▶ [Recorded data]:

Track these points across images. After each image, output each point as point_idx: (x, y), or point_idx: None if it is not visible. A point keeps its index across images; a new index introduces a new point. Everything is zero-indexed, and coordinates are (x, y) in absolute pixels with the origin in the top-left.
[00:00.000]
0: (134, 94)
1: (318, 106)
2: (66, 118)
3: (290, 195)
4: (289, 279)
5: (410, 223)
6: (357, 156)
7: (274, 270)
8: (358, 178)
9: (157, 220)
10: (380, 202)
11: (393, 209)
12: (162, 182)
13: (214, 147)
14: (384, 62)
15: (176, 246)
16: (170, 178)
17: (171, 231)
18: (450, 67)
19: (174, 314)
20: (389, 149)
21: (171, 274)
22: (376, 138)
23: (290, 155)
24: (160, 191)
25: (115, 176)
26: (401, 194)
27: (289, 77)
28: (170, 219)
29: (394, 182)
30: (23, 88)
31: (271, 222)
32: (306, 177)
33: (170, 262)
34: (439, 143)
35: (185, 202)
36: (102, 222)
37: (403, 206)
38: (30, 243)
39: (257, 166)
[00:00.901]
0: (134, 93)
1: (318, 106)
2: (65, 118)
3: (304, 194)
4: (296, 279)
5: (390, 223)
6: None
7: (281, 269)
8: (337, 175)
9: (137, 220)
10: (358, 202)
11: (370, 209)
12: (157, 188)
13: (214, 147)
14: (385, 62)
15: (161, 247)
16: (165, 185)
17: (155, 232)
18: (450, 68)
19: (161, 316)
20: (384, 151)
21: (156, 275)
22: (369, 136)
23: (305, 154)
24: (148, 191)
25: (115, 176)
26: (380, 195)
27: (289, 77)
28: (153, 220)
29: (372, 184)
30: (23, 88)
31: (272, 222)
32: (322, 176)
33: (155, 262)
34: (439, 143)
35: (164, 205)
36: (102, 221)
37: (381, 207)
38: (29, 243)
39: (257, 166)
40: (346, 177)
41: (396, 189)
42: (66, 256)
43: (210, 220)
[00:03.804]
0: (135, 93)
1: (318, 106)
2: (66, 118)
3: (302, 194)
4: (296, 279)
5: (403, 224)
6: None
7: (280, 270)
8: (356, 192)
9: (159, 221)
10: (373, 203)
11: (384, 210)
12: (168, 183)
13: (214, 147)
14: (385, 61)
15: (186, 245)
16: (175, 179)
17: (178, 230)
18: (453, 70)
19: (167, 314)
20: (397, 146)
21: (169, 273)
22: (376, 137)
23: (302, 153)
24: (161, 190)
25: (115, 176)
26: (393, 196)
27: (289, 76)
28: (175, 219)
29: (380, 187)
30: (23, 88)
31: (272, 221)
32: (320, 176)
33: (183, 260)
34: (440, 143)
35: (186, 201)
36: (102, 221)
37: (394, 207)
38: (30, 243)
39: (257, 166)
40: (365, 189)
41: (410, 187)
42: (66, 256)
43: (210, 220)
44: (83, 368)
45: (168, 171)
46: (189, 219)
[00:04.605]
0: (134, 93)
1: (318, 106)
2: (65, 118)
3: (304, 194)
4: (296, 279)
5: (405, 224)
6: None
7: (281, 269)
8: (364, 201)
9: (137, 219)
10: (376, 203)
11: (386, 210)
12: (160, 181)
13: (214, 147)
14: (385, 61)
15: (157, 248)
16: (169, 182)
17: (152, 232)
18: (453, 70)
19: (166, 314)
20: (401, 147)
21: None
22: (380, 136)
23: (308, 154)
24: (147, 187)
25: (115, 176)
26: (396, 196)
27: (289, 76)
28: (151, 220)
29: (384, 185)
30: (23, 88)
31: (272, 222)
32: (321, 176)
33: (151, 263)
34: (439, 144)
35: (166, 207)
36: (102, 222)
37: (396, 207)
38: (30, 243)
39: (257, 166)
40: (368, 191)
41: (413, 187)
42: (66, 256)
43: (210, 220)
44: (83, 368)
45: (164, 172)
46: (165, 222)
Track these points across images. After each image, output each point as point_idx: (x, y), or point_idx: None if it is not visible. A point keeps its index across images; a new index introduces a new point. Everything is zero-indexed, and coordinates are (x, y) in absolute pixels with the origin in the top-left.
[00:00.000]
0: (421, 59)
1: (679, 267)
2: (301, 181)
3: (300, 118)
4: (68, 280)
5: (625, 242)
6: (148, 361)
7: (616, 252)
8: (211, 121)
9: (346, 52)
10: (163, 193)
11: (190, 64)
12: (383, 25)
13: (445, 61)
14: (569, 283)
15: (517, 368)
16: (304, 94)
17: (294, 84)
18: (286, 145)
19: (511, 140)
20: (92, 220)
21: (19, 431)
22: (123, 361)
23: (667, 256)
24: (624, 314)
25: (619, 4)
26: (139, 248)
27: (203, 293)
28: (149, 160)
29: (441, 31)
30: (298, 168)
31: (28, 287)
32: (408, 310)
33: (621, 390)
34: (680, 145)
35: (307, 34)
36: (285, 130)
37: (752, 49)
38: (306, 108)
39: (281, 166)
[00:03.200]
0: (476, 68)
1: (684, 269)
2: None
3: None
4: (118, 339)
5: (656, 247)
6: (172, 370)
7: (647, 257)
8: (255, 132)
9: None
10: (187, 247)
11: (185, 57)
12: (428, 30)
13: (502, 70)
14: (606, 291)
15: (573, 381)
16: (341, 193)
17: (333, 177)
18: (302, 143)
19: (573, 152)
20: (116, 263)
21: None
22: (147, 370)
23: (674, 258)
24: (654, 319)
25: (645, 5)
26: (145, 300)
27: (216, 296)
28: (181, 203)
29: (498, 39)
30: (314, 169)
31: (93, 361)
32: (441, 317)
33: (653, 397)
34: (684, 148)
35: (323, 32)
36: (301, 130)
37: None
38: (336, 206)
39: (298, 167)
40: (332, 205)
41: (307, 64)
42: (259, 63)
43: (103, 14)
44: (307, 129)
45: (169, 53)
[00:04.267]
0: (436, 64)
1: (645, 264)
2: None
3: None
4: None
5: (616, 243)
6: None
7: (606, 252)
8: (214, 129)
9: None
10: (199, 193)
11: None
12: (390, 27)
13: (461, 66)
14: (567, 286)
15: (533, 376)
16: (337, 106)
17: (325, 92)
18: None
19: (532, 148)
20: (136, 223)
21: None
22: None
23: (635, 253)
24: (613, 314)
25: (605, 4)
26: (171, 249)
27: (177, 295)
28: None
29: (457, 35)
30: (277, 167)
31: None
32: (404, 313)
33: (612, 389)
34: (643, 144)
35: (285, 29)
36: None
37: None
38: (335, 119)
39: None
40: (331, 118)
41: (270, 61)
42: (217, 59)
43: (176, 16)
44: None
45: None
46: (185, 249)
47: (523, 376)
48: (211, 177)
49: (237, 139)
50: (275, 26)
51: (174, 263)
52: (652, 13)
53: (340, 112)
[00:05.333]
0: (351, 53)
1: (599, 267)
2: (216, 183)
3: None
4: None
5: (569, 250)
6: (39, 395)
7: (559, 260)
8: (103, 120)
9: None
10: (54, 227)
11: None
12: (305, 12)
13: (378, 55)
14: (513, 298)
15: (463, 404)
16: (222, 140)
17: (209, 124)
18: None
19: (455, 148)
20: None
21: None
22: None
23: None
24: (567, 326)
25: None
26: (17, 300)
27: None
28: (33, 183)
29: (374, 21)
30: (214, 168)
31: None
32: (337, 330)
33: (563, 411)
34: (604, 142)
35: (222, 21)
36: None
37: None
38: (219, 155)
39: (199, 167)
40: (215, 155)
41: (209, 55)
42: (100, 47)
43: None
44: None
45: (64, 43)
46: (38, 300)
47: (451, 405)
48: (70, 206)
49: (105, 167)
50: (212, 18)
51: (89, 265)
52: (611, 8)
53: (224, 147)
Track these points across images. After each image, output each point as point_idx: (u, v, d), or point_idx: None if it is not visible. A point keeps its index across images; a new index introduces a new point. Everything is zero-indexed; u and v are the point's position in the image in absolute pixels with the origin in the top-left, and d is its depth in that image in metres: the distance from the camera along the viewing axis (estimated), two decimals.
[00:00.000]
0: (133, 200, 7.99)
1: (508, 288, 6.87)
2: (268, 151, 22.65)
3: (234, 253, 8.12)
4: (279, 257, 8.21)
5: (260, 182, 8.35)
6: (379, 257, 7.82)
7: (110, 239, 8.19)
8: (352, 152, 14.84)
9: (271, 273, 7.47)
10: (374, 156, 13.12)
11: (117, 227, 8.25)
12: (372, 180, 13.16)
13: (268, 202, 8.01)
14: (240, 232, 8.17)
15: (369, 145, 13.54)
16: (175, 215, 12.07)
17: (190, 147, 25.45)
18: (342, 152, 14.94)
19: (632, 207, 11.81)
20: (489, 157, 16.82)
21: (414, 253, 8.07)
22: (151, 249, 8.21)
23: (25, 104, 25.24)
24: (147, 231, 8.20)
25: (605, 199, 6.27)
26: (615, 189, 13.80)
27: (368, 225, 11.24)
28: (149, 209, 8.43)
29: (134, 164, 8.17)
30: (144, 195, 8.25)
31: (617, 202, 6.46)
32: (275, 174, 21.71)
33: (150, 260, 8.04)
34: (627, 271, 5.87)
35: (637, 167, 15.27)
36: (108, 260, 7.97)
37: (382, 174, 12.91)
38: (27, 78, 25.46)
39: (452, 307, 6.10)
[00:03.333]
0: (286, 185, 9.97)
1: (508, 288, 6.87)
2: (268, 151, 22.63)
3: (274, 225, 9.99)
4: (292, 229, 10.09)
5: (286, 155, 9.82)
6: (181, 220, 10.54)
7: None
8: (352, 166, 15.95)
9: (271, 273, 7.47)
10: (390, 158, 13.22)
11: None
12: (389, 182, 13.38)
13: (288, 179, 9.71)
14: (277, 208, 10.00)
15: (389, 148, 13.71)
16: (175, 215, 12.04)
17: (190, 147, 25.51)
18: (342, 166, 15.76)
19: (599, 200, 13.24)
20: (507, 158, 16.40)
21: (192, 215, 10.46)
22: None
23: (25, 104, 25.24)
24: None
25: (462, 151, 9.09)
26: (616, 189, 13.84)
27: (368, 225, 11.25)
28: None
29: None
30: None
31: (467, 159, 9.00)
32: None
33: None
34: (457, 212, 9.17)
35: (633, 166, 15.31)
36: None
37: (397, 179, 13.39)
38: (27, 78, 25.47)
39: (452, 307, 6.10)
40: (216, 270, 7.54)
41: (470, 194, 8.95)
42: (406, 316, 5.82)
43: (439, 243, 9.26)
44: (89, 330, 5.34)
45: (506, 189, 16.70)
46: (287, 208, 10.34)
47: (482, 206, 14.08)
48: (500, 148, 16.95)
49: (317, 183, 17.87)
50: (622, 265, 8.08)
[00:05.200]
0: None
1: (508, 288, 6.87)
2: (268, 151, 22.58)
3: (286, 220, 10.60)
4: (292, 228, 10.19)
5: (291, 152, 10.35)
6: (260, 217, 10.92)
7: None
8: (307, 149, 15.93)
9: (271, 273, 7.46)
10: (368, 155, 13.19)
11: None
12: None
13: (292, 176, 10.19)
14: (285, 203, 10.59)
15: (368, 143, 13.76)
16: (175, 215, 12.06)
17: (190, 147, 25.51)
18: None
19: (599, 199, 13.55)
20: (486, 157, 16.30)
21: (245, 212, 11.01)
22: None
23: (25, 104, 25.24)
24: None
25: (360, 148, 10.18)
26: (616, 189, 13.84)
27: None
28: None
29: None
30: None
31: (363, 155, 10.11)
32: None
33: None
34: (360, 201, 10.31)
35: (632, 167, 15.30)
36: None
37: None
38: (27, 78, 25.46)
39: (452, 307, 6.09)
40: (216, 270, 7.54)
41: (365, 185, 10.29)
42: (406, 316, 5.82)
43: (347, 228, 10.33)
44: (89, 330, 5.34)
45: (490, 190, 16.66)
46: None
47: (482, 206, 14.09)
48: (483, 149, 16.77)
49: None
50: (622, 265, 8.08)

▶ [Task to complete]:
Repeat only the lines above, from the first line of the entries through the line that contains "46: (189, 219)", including both ends.

▶ [Response]:
Track these points across images. After each image, output each point as point_idx: (x, y), or point_idx: None if it is not visible. A point keeps its index across images; a new index introduces a new point. Everything is zero-indexed, and coordinates are (x, y) in absolute pixels with the origin in the top-left.
[00:00.000]
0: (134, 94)
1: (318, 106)
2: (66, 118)
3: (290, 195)
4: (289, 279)
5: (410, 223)
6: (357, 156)
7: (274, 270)
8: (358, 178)
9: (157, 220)
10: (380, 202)
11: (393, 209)
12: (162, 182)
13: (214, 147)
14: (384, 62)
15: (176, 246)
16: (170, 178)
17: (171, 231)
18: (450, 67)
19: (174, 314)
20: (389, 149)
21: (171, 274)
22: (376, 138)
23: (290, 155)
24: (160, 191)
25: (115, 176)
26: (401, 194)
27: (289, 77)
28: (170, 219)
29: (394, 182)
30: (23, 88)
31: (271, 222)
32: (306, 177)
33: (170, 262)
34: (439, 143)
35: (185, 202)
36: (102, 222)
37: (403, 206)
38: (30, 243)
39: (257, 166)
[00:00.901]
0: (134, 93)
1: (318, 106)
2: (65, 118)
3: (304, 194)
4: (296, 279)
5: (390, 223)
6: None
7: (281, 269)
8: (337, 175)
9: (137, 220)
10: (358, 202)
11: (370, 209)
12: (157, 188)
13: (214, 147)
14: (385, 62)
15: (161, 247)
16: (165, 185)
17: (155, 232)
18: (450, 68)
19: (161, 316)
20: (384, 151)
21: (156, 275)
22: (369, 136)
23: (305, 154)
24: (148, 191)
25: (115, 176)
26: (380, 195)
27: (289, 77)
28: (153, 220)
29: (372, 184)
30: (23, 88)
31: (272, 222)
32: (322, 176)
33: (155, 262)
34: (439, 143)
35: (164, 205)
36: (102, 221)
37: (381, 207)
38: (29, 243)
39: (257, 166)
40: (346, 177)
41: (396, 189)
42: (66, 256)
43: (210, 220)
[00:03.804]
0: (135, 93)
1: (318, 106)
2: (66, 118)
3: (302, 194)
4: (296, 279)
5: (403, 224)
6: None
7: (280, 270)
8: (356, 192)
9: (159, 221)
10: (373, 203)
11: (384, 210)
12: (168, 183)
13: (214, 147)
14: (385, 61)
15: (186, 245)
16: (175, 179)
17: (178, 230)
18: (453, 70)
19: (167, 314)
20: (397, 146)
21: (169, 273)
22: (376, 137)
23: (302, 153)
24: (161, 190)
25: (115, 176)
26: (393, 196)
27: (289, 76)
28: (175, 219)
29: (380, 187)
30: (23, 88)
31: (272, 221)
32: (320, 176)
33: (183, 260)
34: (440, 143)
35: (186, 201)
36: (102, 221)
37: (394, 207)
38: (30, 243)
39: (257, 166)
40: (365, 189)
41: (410, 187)
42: (66, 256)
43: (210, 220)
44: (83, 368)
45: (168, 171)
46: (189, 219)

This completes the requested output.